Magnetic field

The motion of the loop can be broken into three phases.

1) Loop entering into the magnetic field.

2) Loop is completely inside the magnetic field.

3) Loop is coming out of the magnetic field.

In the first case, let the time be $t$ (after the loop starts entering in the magnetic field) the speed of the loop becomes $v$ and the loop has penetrated into the region of the magnetic field to a distance $x$ . The magnetic flux $\phi$ passing through the loop will be,

$\phi = B (ax)$ and emf $\epsilon = \dfrac{d\phi}{dt} = Ba \dfrac{dx}{dt} = Bav$ .

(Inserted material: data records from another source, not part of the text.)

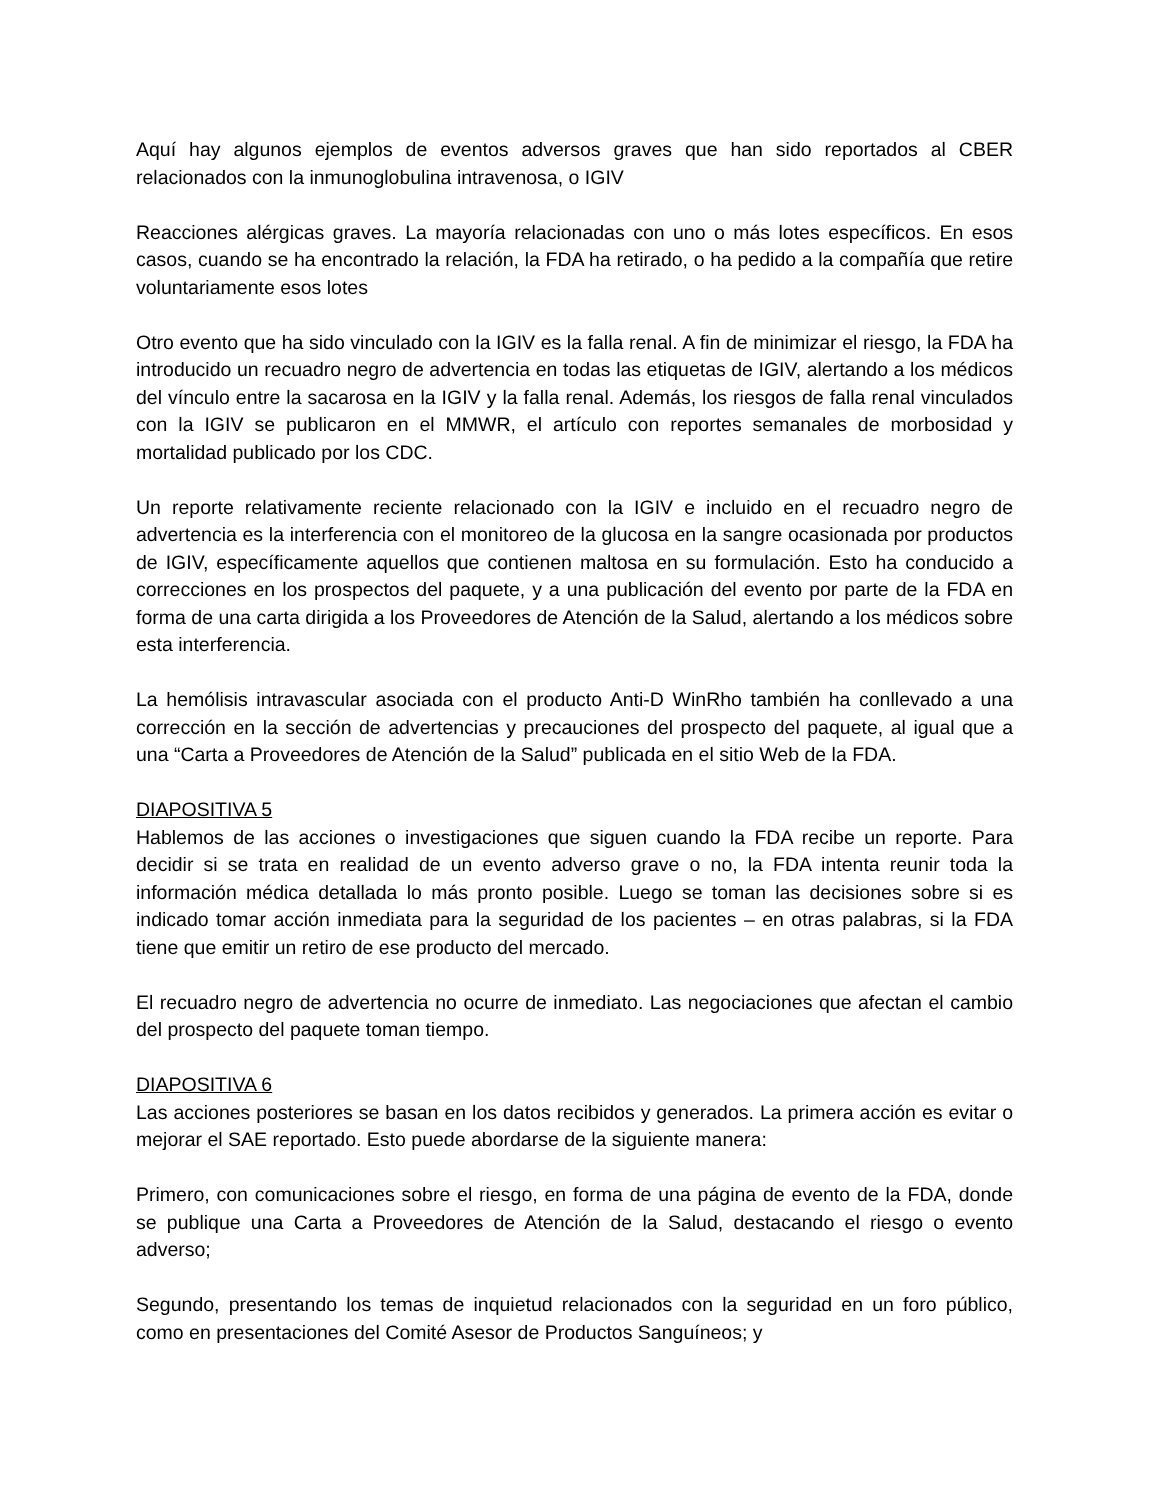Aquí hay algunos ejemplos de eventos adversos graves que han sido reportados al CBER relacionados con la inmunoglobulina intravenosa, o IGIV
Reacciones alérgicas graves. La mayoría relacionadas con uno o más lotes específicos. En esos casos, cuando se ha encontrado la relación, la FDA ha retirado, o ha pedido a la compañía que retire voluntariamente esos lotes
Otro evento que ha sido vinculado con la IGIV es la falla renal. A fin de minimizar el riesgo, la FDA ha introducido un recuadro negro de advertencia en todas las etiquetas de IGIV, alertando a los médicos del vínculo entre la sacarosa en la IGIV y la falla renal. Además, los riesgos de falla renal vinculados con la IGIV se publicaron en el MMWR, el artículo con reportes semanales de morbosidad y mortalidad publicado por los CDC.
Un reporte relativamente reciente relacionado con la IGIV e incluido en el recuadro negro de advertencia es la interferencia con el monitoreo de la glucosa en la sangre ocasionada por productos de IGIV, específicamente aquellos que contienen maltosa en su formulación. Esto ha conducido a correcciones en los prospectos del paquete, y a una publicación del evento por parte de la FDA en forma de una carta dirigida a los Proveedores de Atención de la Salud, alertando a los médicos sobre esta interferencia.
La hemólisis intravascular asociada con el producto Anti-D WinRho también ha conllevado a una corrección en la sección de advertencias y precauciones del prospecto del paquete, al igual que a una “Carta a Proveedores de Atención de la Salud” publicada en el sitio Web de la FDA.
DIAPOSITIVA 5
Hablemos de las acciones o investigaciones que siguen cuando la FDA recibe un reporte. Para decidir si se trata en realidad de un evento adverso grave o no, la FDA intenta reunir toda la información médica detallada lo más pronto posible. Luego se toman las decisiones sobre si es indicado tomar acción inmediata para la seguridad de los pacientes – en otras palabras, si la FDA tiene que emitir un retiro de ese producto del mercado.
El recuadro negro de advertencia no ocurre de inmediato. Las negociaciones que afectan el cambio del prospecto del paquete toman tiempo.
DIAPOSITIVA 6
Las acciones posteriores se basan en los datos recibidos y generados. La primera acción es evitar o mejorar el SAE reportado. Esto puede abordarse de la siguiente manera:
Primero, con comunicaciones sobre el riesgo, en forma de una página de evento de la FDA, donde se publique una Carta a Proveedores de Atención de la Salud, destacando el riesgo o evento adverso;
Segundo, presentando los temas de inquietud relacionados con la seguridad en un foro público, como en presentaciones del Comité Asesor de Productos Sanguíneos; y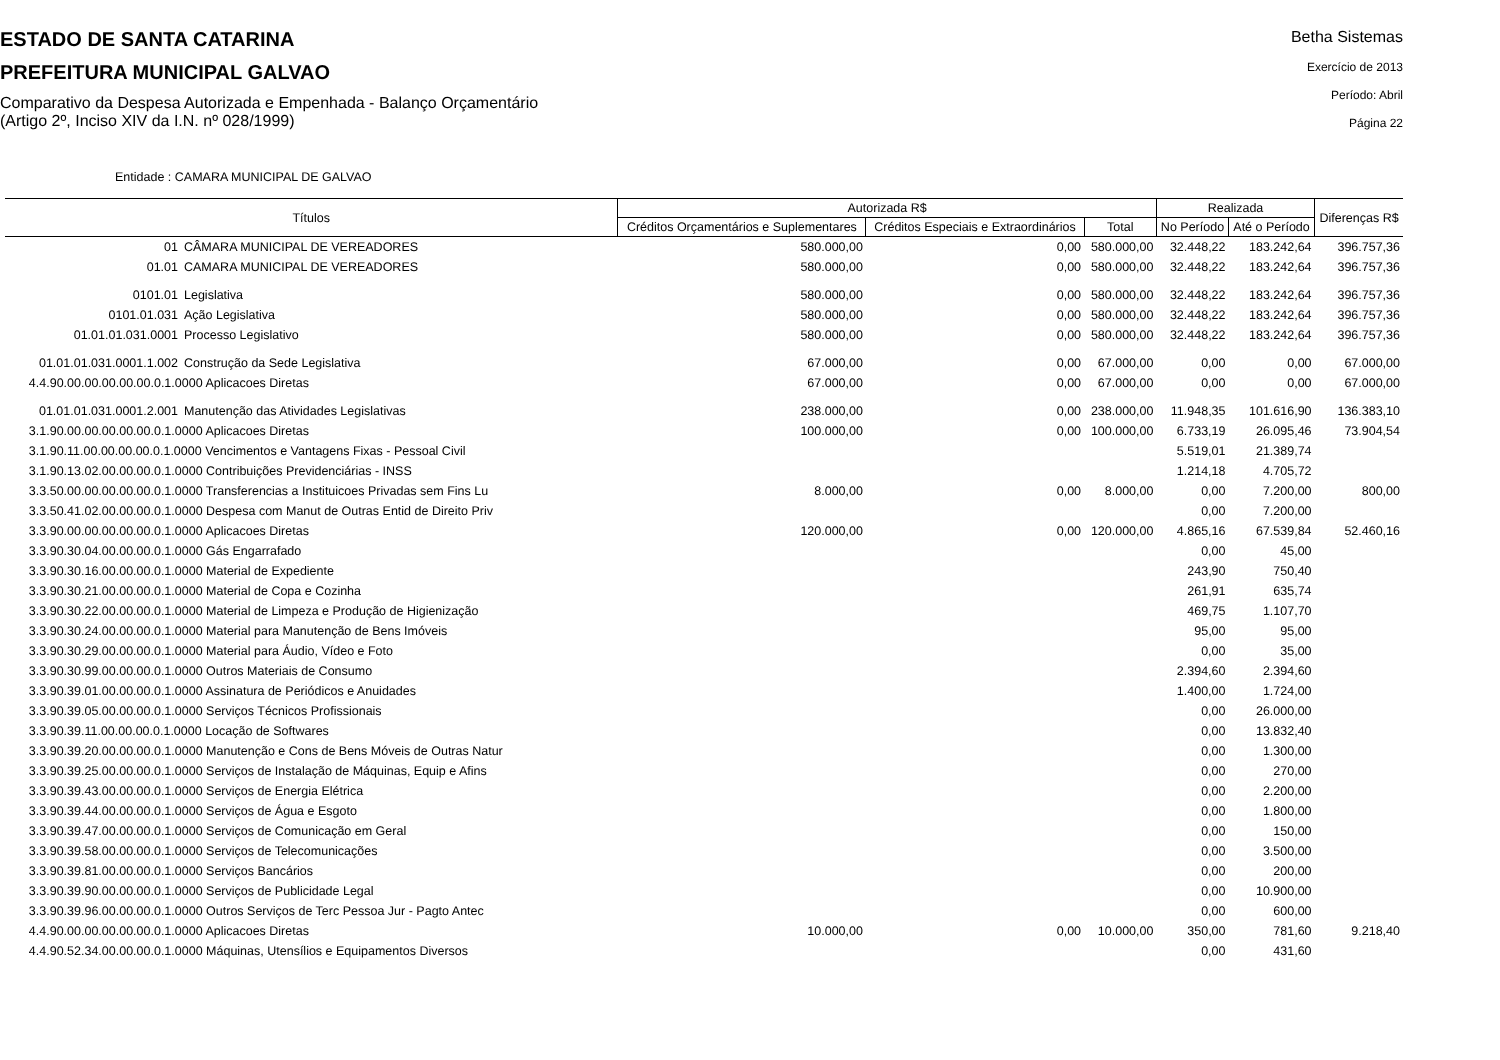ESTADO DE SANTA CATARINA
PREFEITURA MUNICIPAL GALVAO
Comparativo da Despesa Autorizada e Empenhada - Balanço Orçamentário
(Artigo 2º, Inciso XIV da I.N. nº 028/1999)
Betha Sistemas
Exercício de 2013
Período: Abril
Página 22
Entidade : CAMARA MUNICIPAL DE GALVAO
| Títulos | | Autorizada R$ | | | Realizada | | Diferenças R$ |
| --- | --- | --- | --- | --- | --- | --- | --- |
| | | Créditos Orçamentários e Suplementares | Créditos Especiais e Extraordinários | Total | No Período | Até o Período | |
| 01 | CÂMARA MUNICIPAL DE VEREADORES | 580.000,00 | 0,00 | 580.000,00 | 32.448,22 | 183.242,64 | 396.757,36 |
| 01.01 | CAMARA MUNICIPAL DE VEREADORES | 580.000,00 | 0,00 | 580.000,00 | 32.448,22 | 183.242,64 | 396.757,36 |
| 0101.01 | Legislativa | 580.000,00 | 0,00 | 580.000,00 | 32.448,22 | 183.242,64 | 396.757,36 |
| 0101.01.031 | Ação Legislativa | 580.000,00 | 0,00 | 580.000,00 | 32.448,22 | 183.242,64 | 396.757,36 |
| 01.01.01.031.0001 | Processo Legislativo | 580.000,00 | 0,00 | 580.000,00 | 32.448,22 | 183.242,64 | 396.757,36 |
| 01.01.01.031.0001.1.002 | Construção da Sede Legislativa | 67.000,00 | 0,00 | 67.000,00 | 0,00 | 0,00 | 67.000,00 |
| 4.4.90.00.00.00.00.00.0.1.0000 Aplicacoes Diretas | | 67.000,00 | 0,00 | 67.000,00 | 0,00 | 0,00 | 67.000,00 |
| 01.01.01.031.0001.2.001 | Manutenção das Atividades Legislativas | 238.000,00 | 0,00 | 238.000,00 | 11.948,35 | 101.616,90 | 136.383,10 |
| 3.1.90.00.00.00.00.00.0.1.0000 Aplicacoes Diretas | | 100.000,00 | 0,00 | 100.000,00 | 6.733,19 | 26.095,46 | 73.904,54 |
| 3.1.90.11.00.00.00.00.0.1.0000 Vencimentos e Vantagens Fixas - Pessoal Civil | | | | | 5.519,01 | 21.389,74 | |
| 3.1.90.13.02.00.00.00.0.1.0000 Contribuições Previdenciárias - INSS | | | | | 1.214,18 | 4.705,72 | |
| 3.3.50.00.00.00.00.00.0.1.0000 Transferencias a Instituicoes Privadas sem Fins Lu | | 8.000,00 | 0,00 | 8.000,00 | 0,00 | 7.200,00 | 800,00 |
| 3.3.50.41.02.00.00.00.0.1.0000 Despesa com Manut de Outras Entid de Direito Priv | | | | | 0,00 | 7.200,00 | |
| 3.3.90.00.00.00.00.00.0.1.0000 Aplicacoes Diretas | | 120.000,00 | 0,00 | 120.000,00 | 4.865,16 | 67.539,84 | 52.460,16 |
| 3.3.90.30.04.00.00.00.0.1.0000 Gás Engarrafado | | | | | 0,00 | 45,00 | |
| 3.3.90.30.16.00.00.00.0.1.0000 Material de Expediente | | | | | 243,90 | 750,40 | |
| 3.3.90.30.21.00.00.00.0.1.0000 Material de Copa e Cozinha | | | | | 261,91 | 635,74 | |
| 3.3.90.30.22.00.00.00.0.1.0000 Material de Limpeza e Produção de Higienização | | | | | 469,75 | 1.107,70 | |
| 3.3.90.30.24.00.00.00.0.1.0000 Material para Manutenção de Bens Imóveis | | | | | 95,00 | 95,00 | |
| 3.3.90.30.29.00.00.00.0.1.0000 Material para Áudio, Vídeo e Foto | | | | | 0,00 | 35,00 | |
| 3.3.90.30.99.00.00.00.0.1.0000 Outros Materiais de Consumo | | | | | 2.394,60 | 2.394,60 | |
| 3.3.90.39.01.00.00.00.0.1.0000 Assinatura de Periódicos e Anuidades | | | | | 1.400,00 | 1.724,00 | |
| 3.3.90.39.05.00.00.00.0.1.0000 Serviços Técnicos Profissionais | | | | | 0,00 | 26.000,00 | |
| 3.3.90.39.11.00.00.00.0.1.0000 Locação de Softwares | | | | | 0,00 | 13.832,40 | |
| 3.3.90.39.20.00.00.00.0.1.0000 Manutenção e Cons de Bens Móveis de Outras Natur | | | | | 0,00 | 1.300,00 | |
| 3.3.90.39.25.00.00.00.0.1.0000 Serviços de Instalação de Máquinas, Equip e Afins | | | | | 0,00 | 270,00 | |
| 3.3.90.39.43.00.00.00.0.1.0000 Serviços de Energia Elétrica | | | | | 0,00 | 2.200,00 | |
| 3.3.90.39.44.00.00.00.0.1.0000 Serviços de Água e Esgoto | | | | | 0,00 | 1.800,00 | |
| 3.3.90.39.47.00.00.00.0.1.0000 Serviços de Comunicação em Geral | | | | | 0,00 | 150,00 | |
| 3.3.90.39.58.00.00.00.0.1.0000 Serviços de Telecomunicações | | | | | 0,00 | 3.500,00 | |
| 3.3.90.39.81.00.00.00.0.1.0000 Serviços Bancários | | | | | 0,00 | 200,00 | |
| 3.3.90.39.90.00.00.00.0.1.0000 Serviços de Publicidade Legal | | | | | 0,00 | 10.900,00 | |
| 3.3.90.39.96.00.00.00.0.1.0000 Outros Serviços de Terc Pessoa Jur - Pagto Antec | | | | | 0,00 | 600,00 | |
| 4.4.90.00.00.00.00.00.0.1.0000 Aplicacoes Diretas | | 10.000,00 | 0,00 | 10.000,00 | 350,00 | 781,60 | 9.218,40 |
| 4.4.90.52.34.00.00.00.0.1.0000 Máquinas, Utensílios e Equipamentos Diversos | | | | | 0,00 | 431,60 | |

This gives the current in the loop, $i = \dfrac{\epsilon}{R} = \dfrac{Bav}{R}.$

The loop will experience a force $F = BiL = \dfrac{B^2a^2v}{R}$ . According to Lenz's law , this force will decelerate the loop by an acceleration $a = -v\dfrac{dv}{dx} = \dfrac{B^2a^2v}{mR}$ .

$\int_{0}^{\Delta v} \, dv = - \int_0^a {\frac{B^2a^2}{mR}} \,dx \\ \Delta v = - \frac{B^2a^3}{mR} .$

Therefore, during the entry of the loop, its speed decreases by $\dfrac{B^2a^3}{mR}$ . An equal amount of change in speed will occur when the loop comes out of the magnetic field.

When the loop is completely inside the magnetic field then the flux will not change and hence no EMF or force will be generated on the loop.

Therefore, the loop will come out of the magnetic field at a speed, $v = v_0 -2\Delta v = \frac{3B^2a^3}{mR}-\frac{2B^2a^3}{mR} = \frac{B^2a^3}{mR} = \frac{v_0}{3} .$

The loop loses its kinetic energy in the form of heat, therefore, heat loss is equal to the loss in kinetic energy.

Heat loss = $\dfrac{1}{2} m \left({v_0}^2 - \left(\dfrac{v_0}{3}\right)^2\right) = \boxed{\dfrac{4}{9} m v_0^2}.$